DATASET ENTRIES.
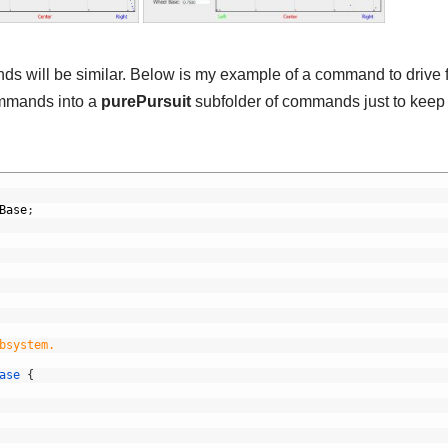
ands will be similar. Below is my example of a command to drive
commands into a
purePursuit
subfolder of commands just to keep
Base
;
bsystem.
ase
{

EXERCISE DIRECTIONS. What goes in the answer is the run of lines from the one holding "purePursuit" to the end of the entries, reproduced exactly and with nothing else.

REPLY.
purePursuit
subfolder of commands just to keep
Base
;
bsystem.
ase
{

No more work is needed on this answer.